---- FRAGMENT TEKSTU
Artykuły

Po omacku

Popowstaniowi tułacze przysiedli na tobołach. Otoczeni mrokiem, sami czarni w ogólnej tonacji żałobnych sukien polskich patriotek, sutannie kapłana niosącego krzyż. Gdy pada pierwsze słynne - zdanie "Irydiona", wiadomo wszystko. "Już się ma pod koniec starożytnemu światu" - żałobnica nie stwierdza, lecz zawodzi. To czarna narodowa msza odprawiana kędyś na etapie. Świat ma się "pod koniec", wali się - już właściwie runął. Przywołajmy mechanizm procesu, uświadommy sobie jego zasady, prawa - uczyńmy to w tę popowstańczą noc, na etapie, w swoistej psychodramie. "Synu, zemsty, opowiem twe dzieje" załkała wygnanka - i oto przywołany, pojawia się Irydion.
--------
> **TREŚĆ ZADANIA A**:
Proszę odpowiedzieć na podstawie tekstu „Po omacku” na poniższe pytania:
(i) Na czym przysiedli popowstaniowi tułacze?
(ii) Jak brzmi pierwsze słynne zdanie „Irydiona”?
(iii) Kto przywołuje Irydiona i jakimi słowami?
> **TREŚĆ ZADANIA B**: Proszę przedłużyć tekst „Po omacku” o kilka zdań, zaczynając bezpośrednio po jego ostatnim zdaniu.
---- DANE DO PRZEGLĄDU
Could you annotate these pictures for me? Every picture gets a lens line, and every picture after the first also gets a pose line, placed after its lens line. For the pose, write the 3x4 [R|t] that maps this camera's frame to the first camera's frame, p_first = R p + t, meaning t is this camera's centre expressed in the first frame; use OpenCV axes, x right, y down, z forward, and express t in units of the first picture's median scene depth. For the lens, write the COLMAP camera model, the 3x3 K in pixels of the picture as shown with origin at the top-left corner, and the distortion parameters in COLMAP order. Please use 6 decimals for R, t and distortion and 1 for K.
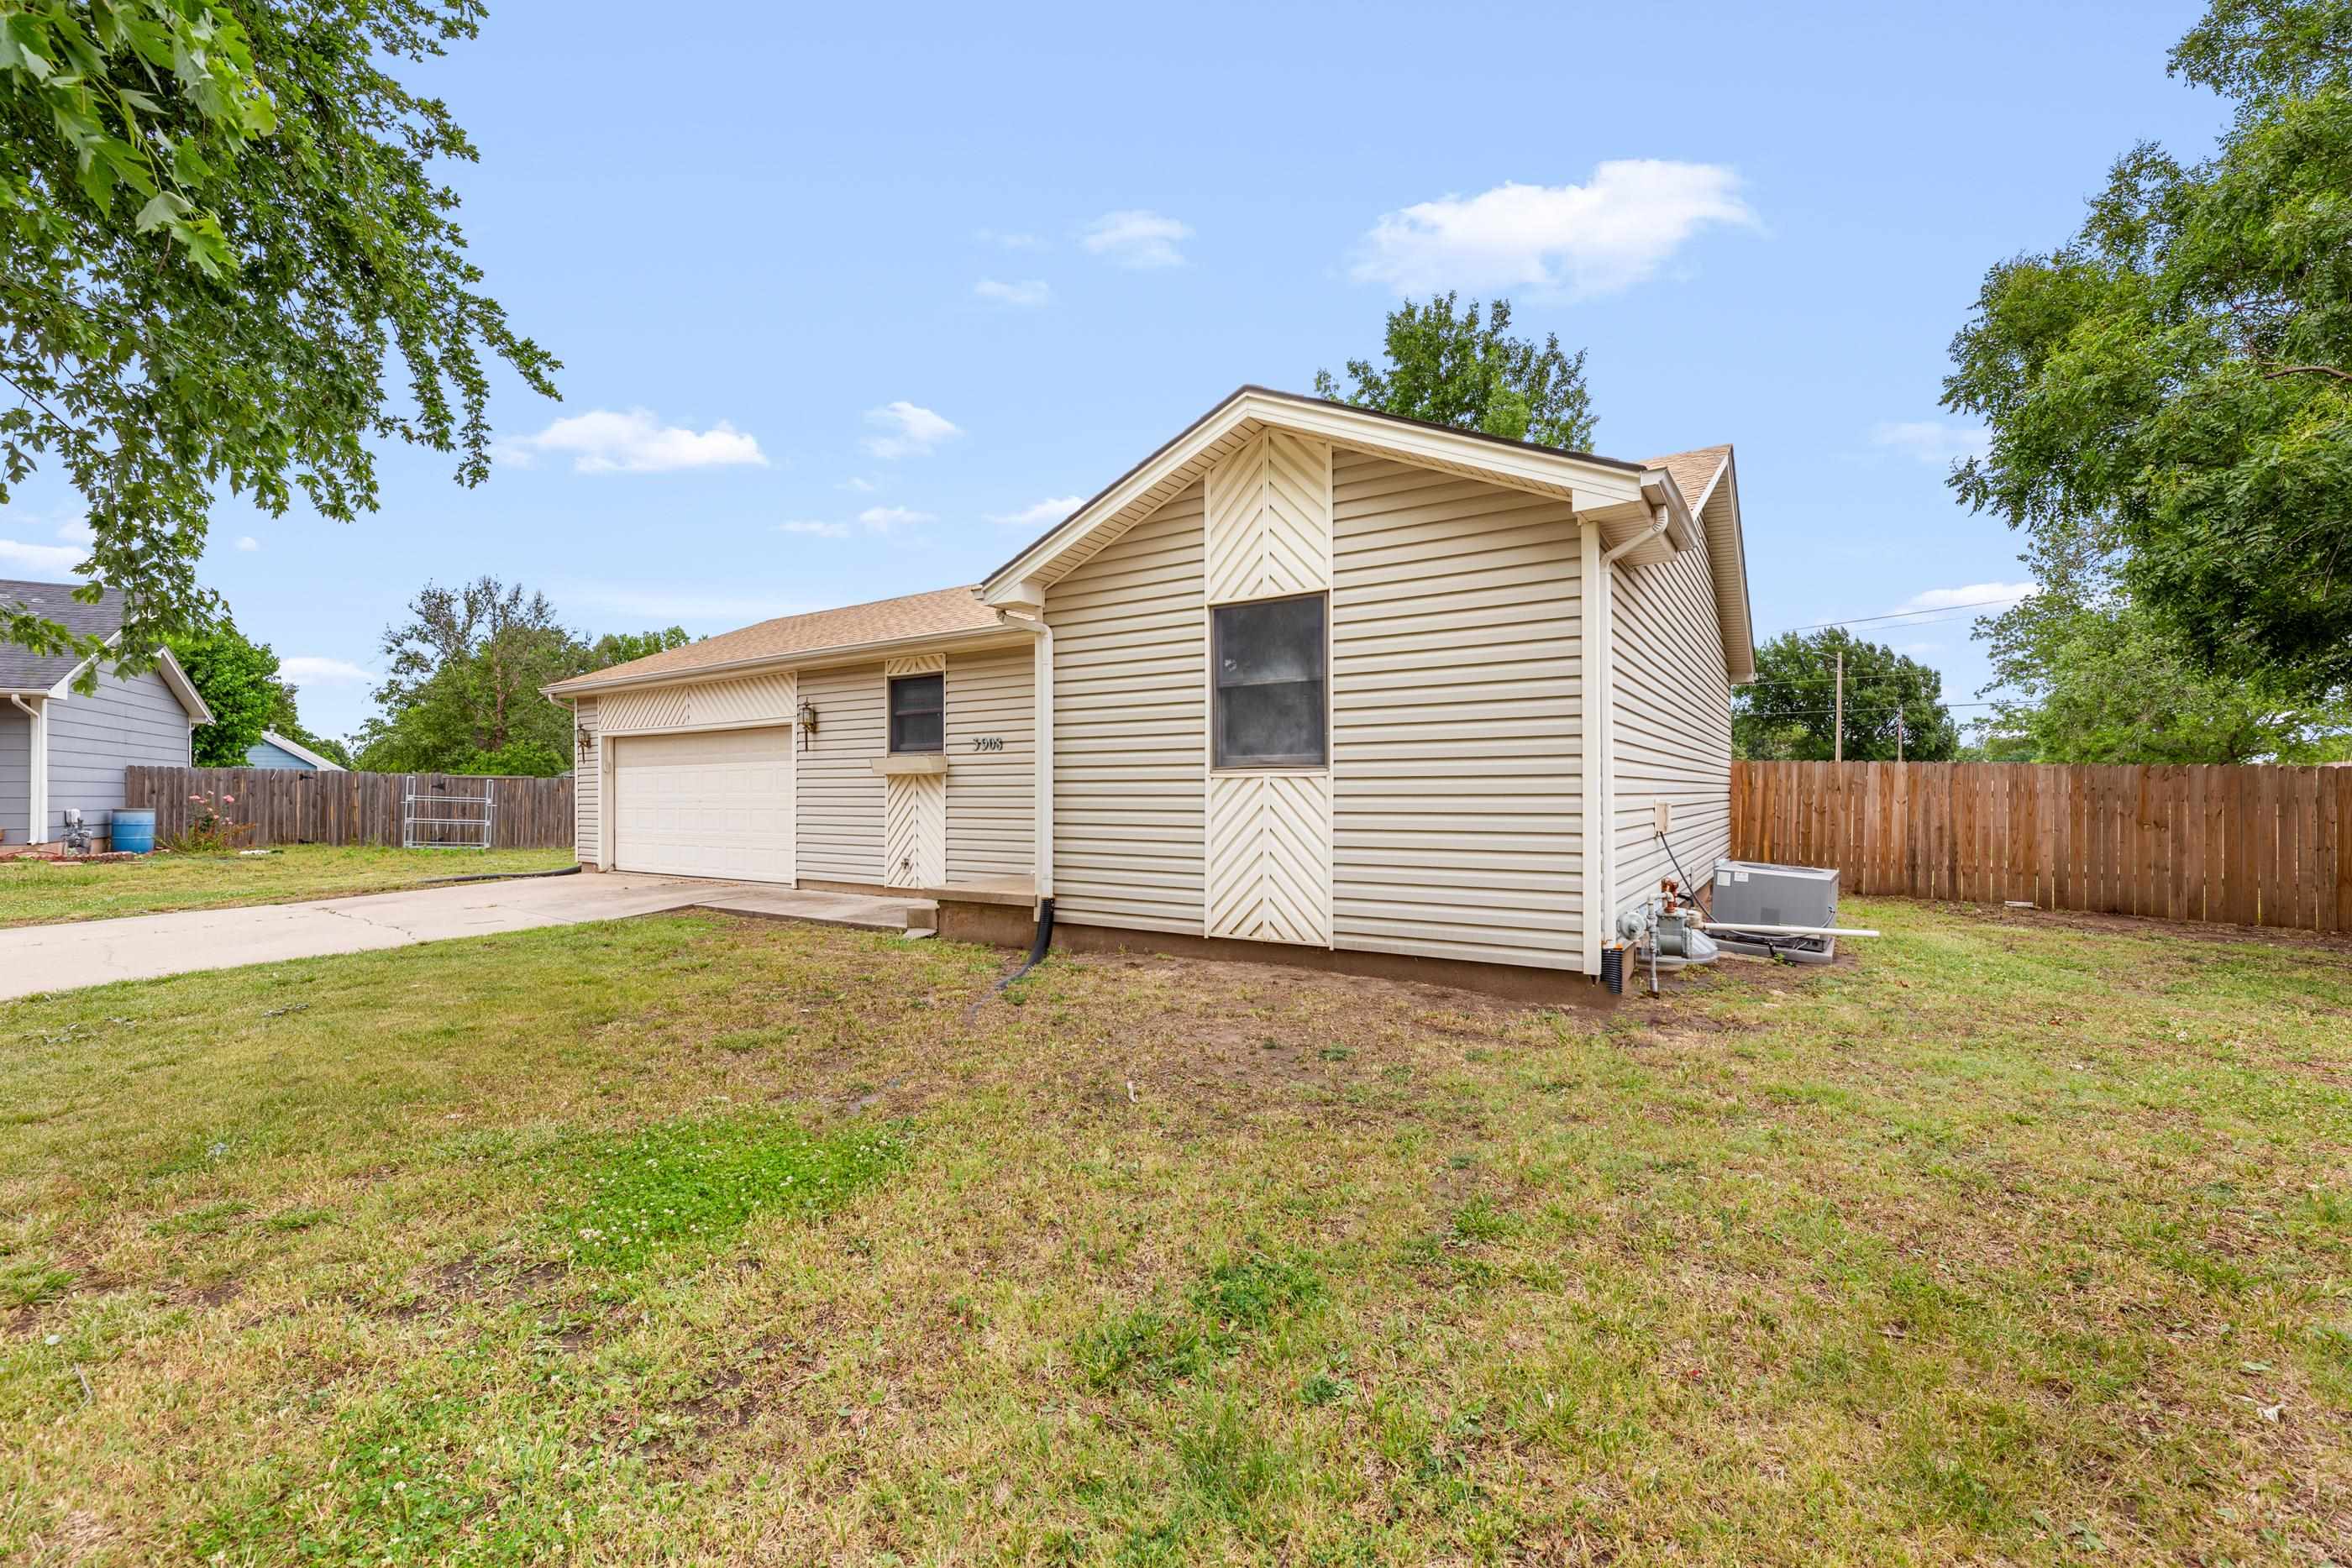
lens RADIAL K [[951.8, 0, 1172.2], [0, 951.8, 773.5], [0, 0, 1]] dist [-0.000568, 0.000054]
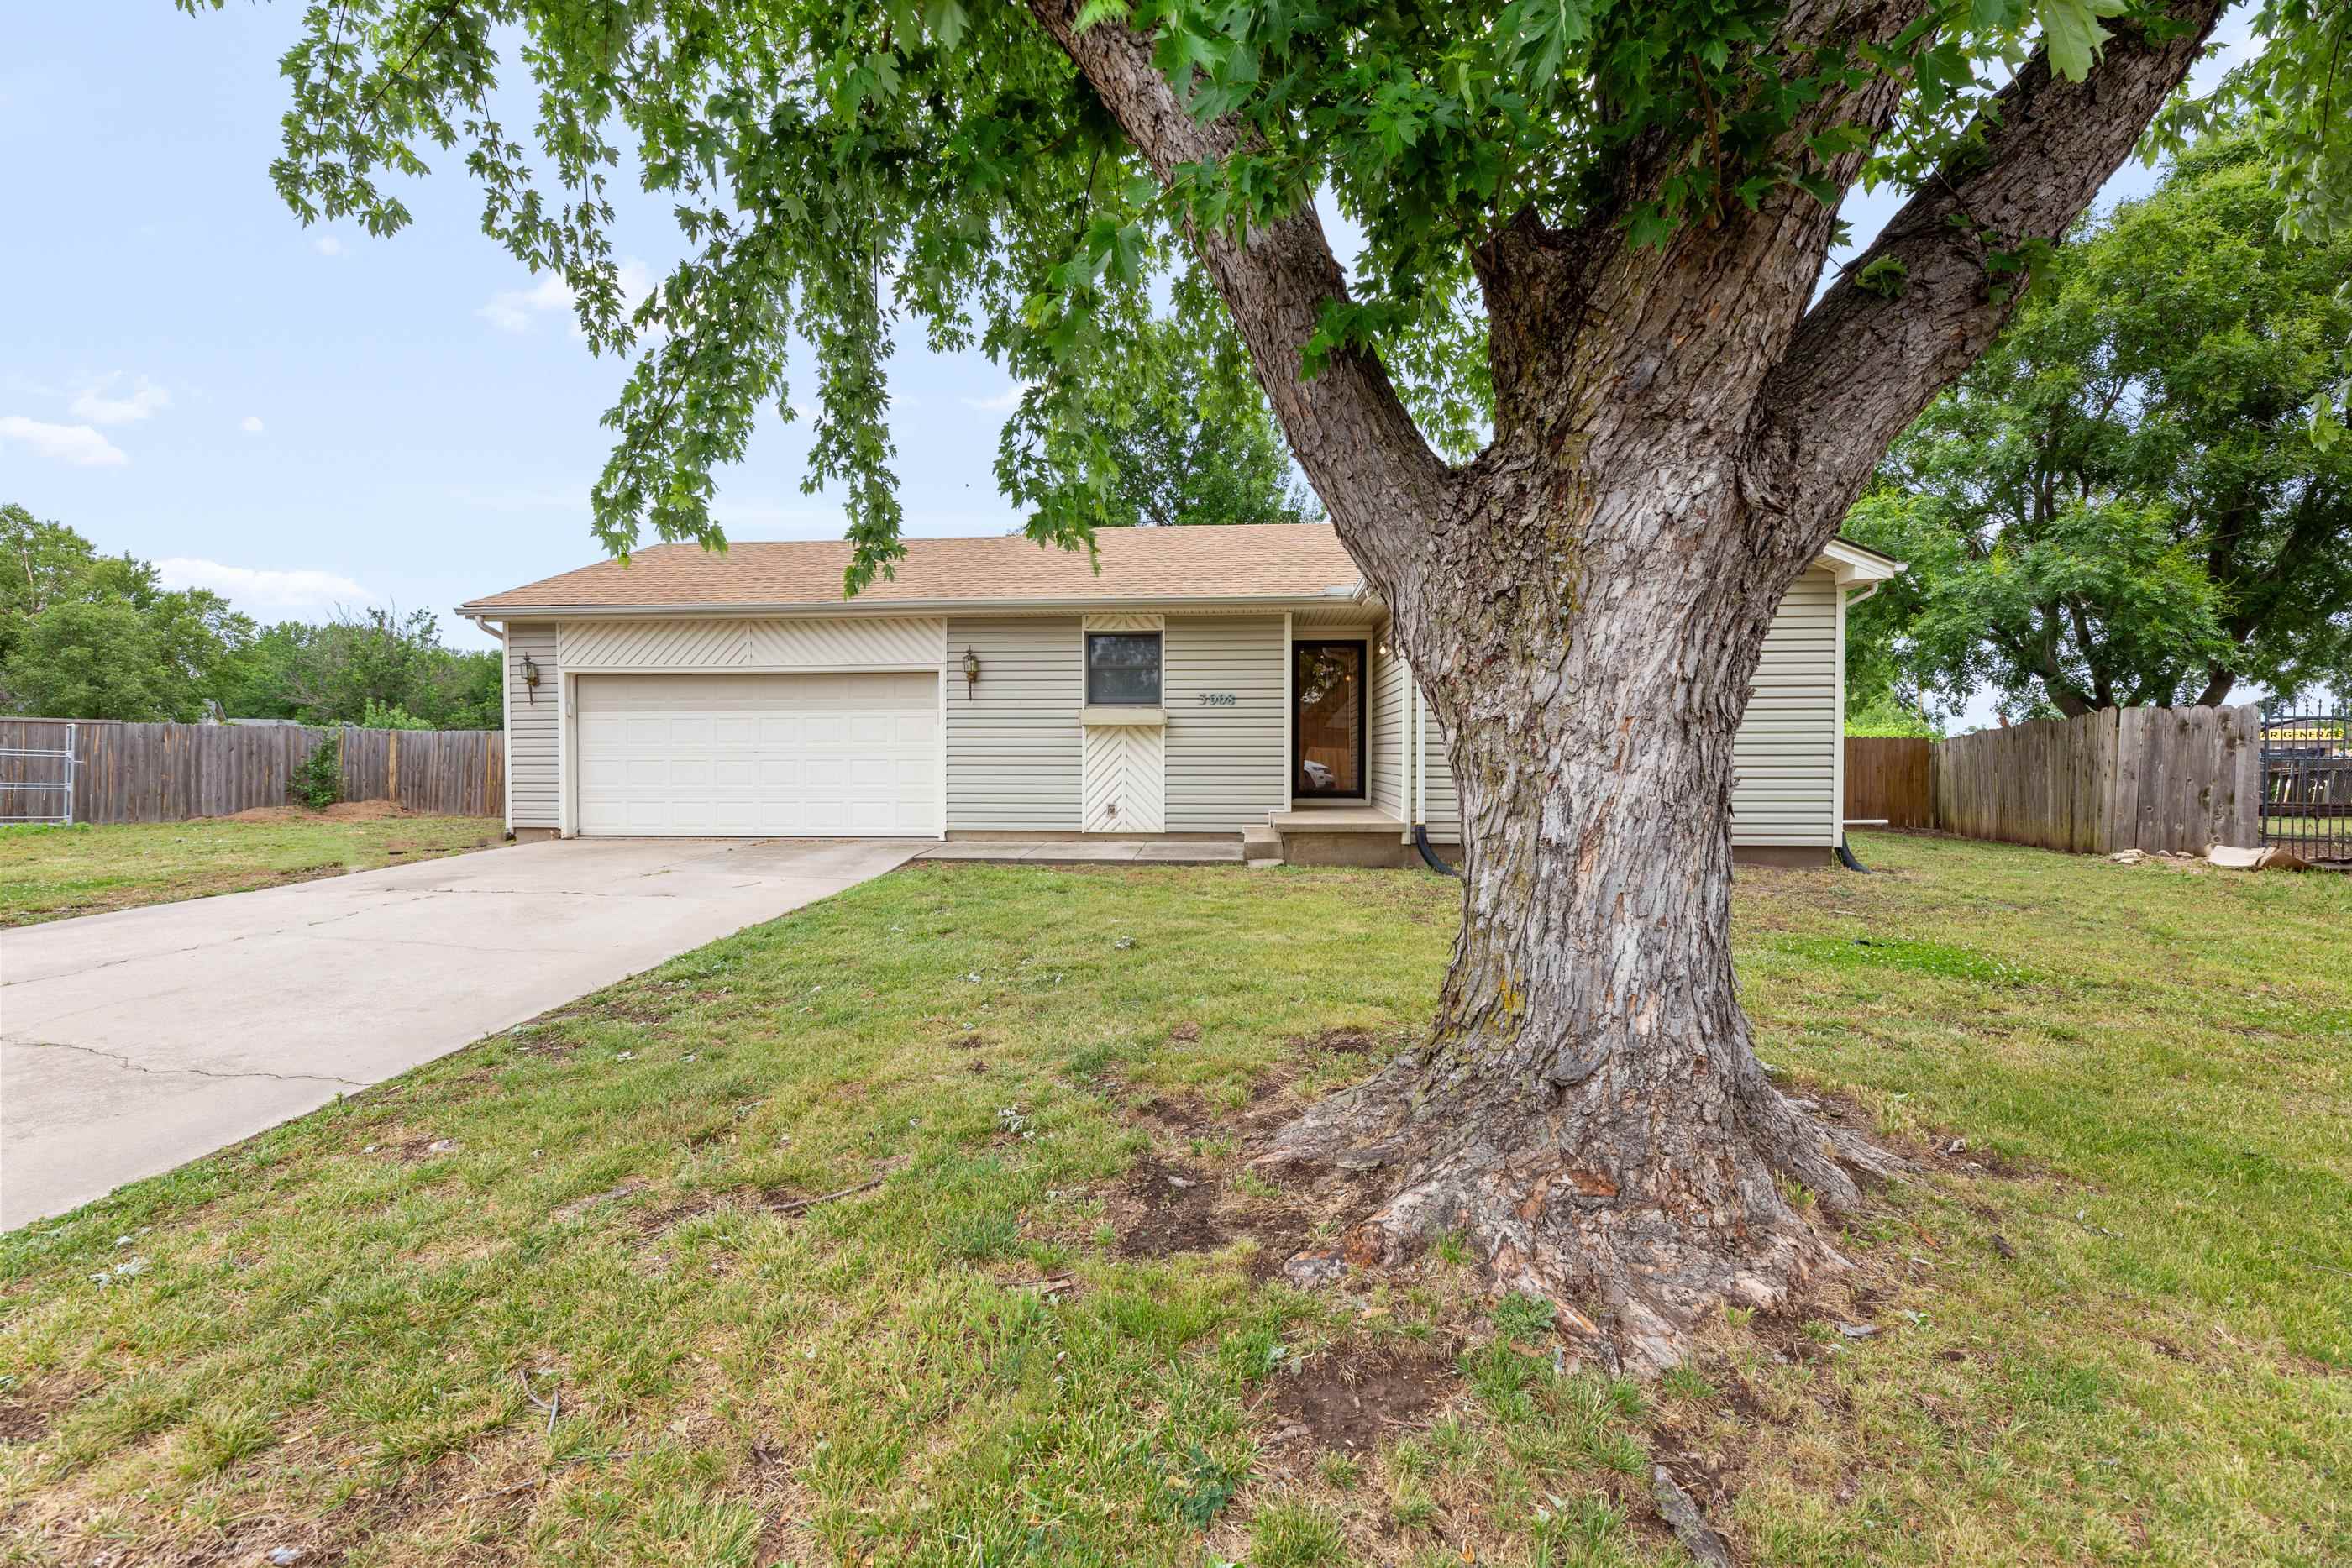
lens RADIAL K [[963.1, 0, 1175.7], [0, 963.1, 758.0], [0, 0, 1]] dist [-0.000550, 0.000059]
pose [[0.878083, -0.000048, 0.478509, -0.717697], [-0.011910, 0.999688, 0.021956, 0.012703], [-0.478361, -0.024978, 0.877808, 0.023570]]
--------
---- DANE DO PRZEGLĄDU
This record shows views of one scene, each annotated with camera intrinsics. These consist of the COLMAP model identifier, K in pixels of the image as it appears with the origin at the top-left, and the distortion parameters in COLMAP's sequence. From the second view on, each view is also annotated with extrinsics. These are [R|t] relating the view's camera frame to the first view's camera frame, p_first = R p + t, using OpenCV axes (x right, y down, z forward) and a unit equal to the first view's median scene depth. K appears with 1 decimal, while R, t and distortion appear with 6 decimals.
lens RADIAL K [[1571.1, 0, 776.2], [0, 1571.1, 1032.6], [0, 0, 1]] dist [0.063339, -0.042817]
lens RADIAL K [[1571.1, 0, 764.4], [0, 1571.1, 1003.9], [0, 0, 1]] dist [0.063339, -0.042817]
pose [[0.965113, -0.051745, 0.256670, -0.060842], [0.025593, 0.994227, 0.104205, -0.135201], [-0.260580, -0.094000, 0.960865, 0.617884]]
--------
> **WYNIK ĆWICZENIA A**:
(i) Na tobołach.
(ii) „Już się ma pod koniec starożytnemu światu”.
(iii) Wygnanka, słowami „Synu, zemsty, opowiem twe dzieje”.

> **WYNIK ĆWICZENIA B**:
Na tej samej gdańskiej scenie przed siedmioma laty Maciej Prus podobnie ruszał do "Dziadów". Też na etapie, w jakiejś nocnej kaplicy syberyjskiego szlaku, w porządku psychodramy gromada przywoływała biografię pokolenia, by pojąć mechanizm i zasadę. Dziś klamrą nocy tułaczej - realizowanej przez tych, którzy później zagrają chrześcijan - Krzysztof Babicki otacza "Irydiona". I przywołuje przed oczy wypatrujących wolności murszejący Rzym.

Zatem: przywołany przez gromadę pojawia się "syn zemsty". Irydion jest ubrany w spodnie zgodnie z XIX-wieczną modą i białą koszulę, na którą narzucił... żołnierski szynel. Oj, robi się nieprzyjemnie - zaczynam się obawiać, że artyści mają mnie za idiotę i nachalnością kostiumu usiłują pomóc w rozplataniu rzeczywistego sensu sprawy.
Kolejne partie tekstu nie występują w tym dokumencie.